[Input Boundary: Start]

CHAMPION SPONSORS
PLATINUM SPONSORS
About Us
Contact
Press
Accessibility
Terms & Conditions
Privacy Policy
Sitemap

[Input Boundary: End]
[Input Boundary: Start]

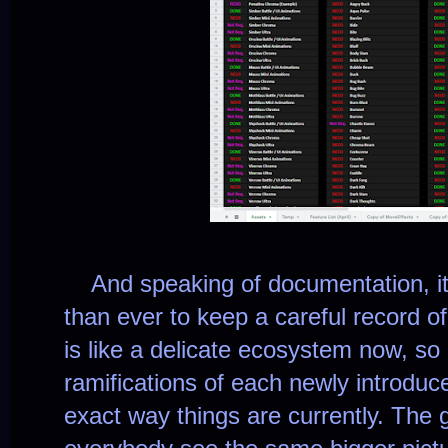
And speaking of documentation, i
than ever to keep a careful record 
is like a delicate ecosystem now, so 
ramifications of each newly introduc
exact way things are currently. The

[Input Boundary: End]

→ Your assignment
Everything from the line containing "is like a delicate ecosystem now, so" through the line containing "exact way things are currently. The" in the material above should be retyped exactly, both ends included, and nothing more.

→ Expected output
is like a delicate ecosystem now, so 
ramifications of each newly introduc
exact way things are currently. The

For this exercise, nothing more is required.